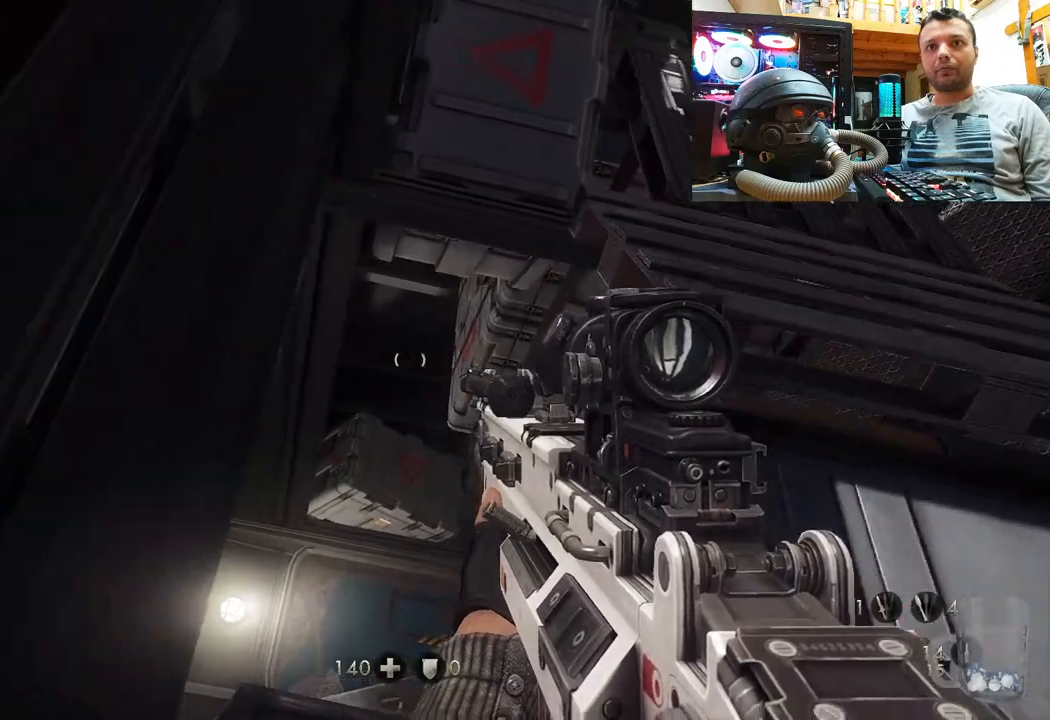
{"buttons": [], "left_stick": "down", "right_stick": "center", "events": [[250, "right_stick", "down-right"], [300, "left_stick", "down"], [483, "right_stick", "center"]]}
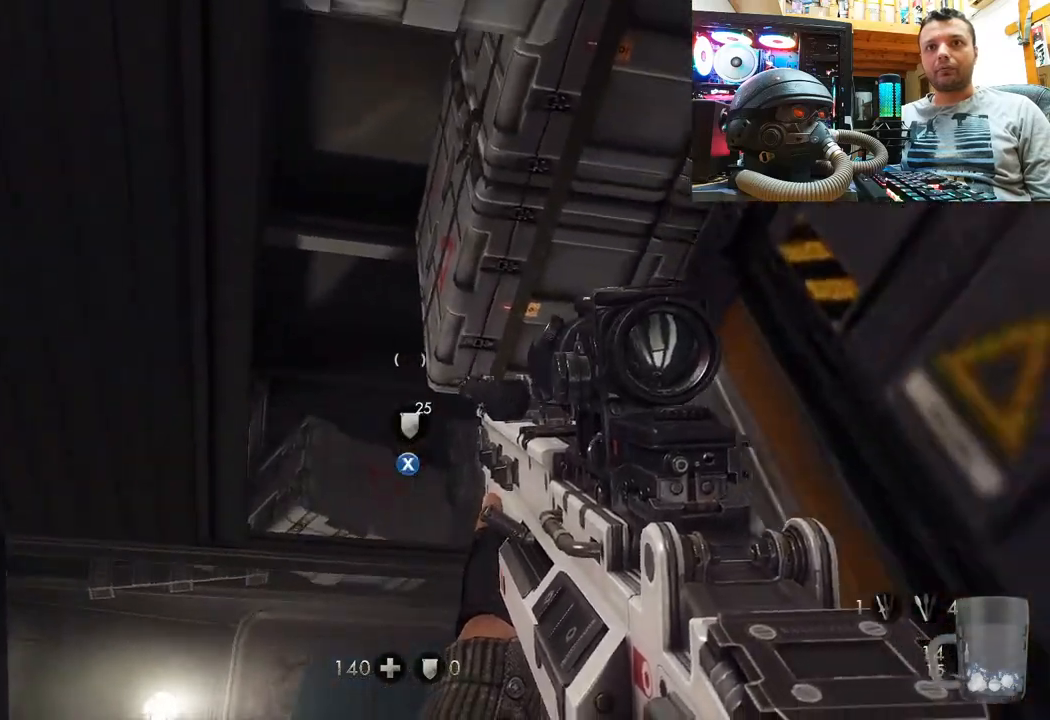
{"buttons": [], "left_stick": "center", "right_stick": "center", "events": [[150, "left_stick", "center"], [267, "SQUARE", "down"], [350, "SQUARE", "up"], [433, "SQUARE", "down"], [500, "SQUARE", "up"]]}
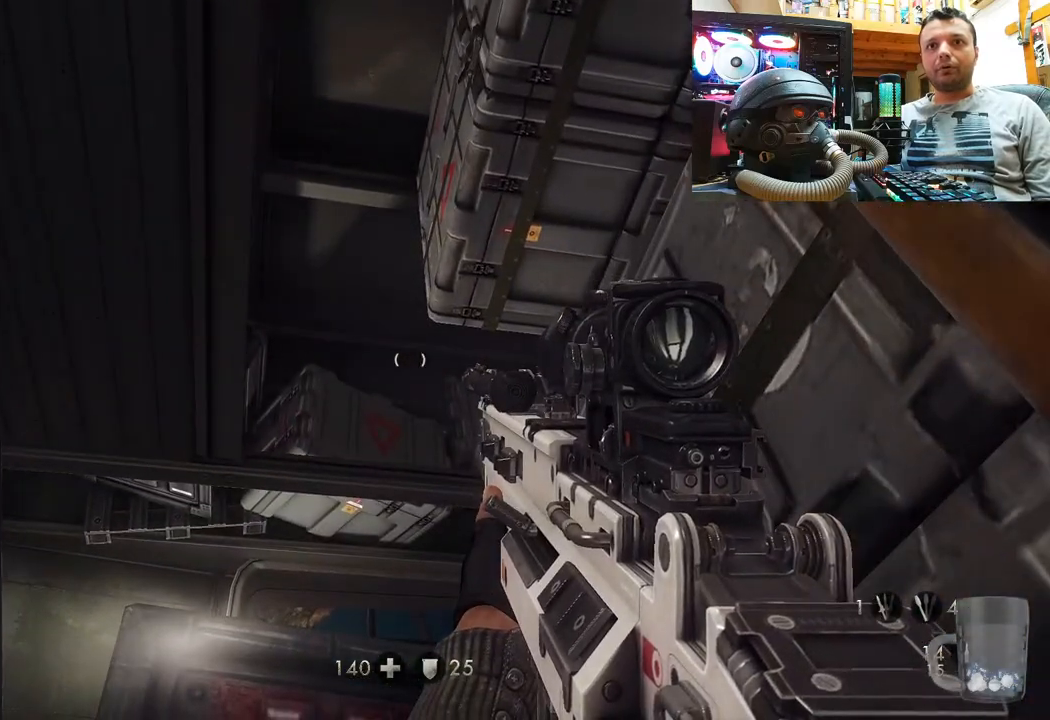
{"buttons": [], "left_stick": "down-right", "right_stick": "left", "events": [[167, "right_stick", "up-left"], [267, "left_stick", "down-right"], [450, "right_stick", "left"]]}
◆ ◆ ◆ ◆ ◆
◆ **Task**
All of the material above should be set down again exactly, though not its pictures.

◆ **Answer space**
{"buttons": [], "left_stick": "down", "right_stick": "center", "events": [[250, "right_stick", "down-right"], [300, "left_stick", "down"], [483, "right_stick", "center"]]}
{"buttons": [], "left_stick": "center", "right_stick": "center", "events": [[150, "left_stick", "center"], [267, "SQUARE", "down"], [350, "SQUARE", "up"], [433, "SQUARE", "down"], [500, "SQUARE", "up"]]}
{"buttons": [], "left_stick": "down-right", "right_stick": "left", "events": [[167, "right_stick", "up-left"], [267, "left_stick", "down-right"], [450, "right_stick", "left"]]}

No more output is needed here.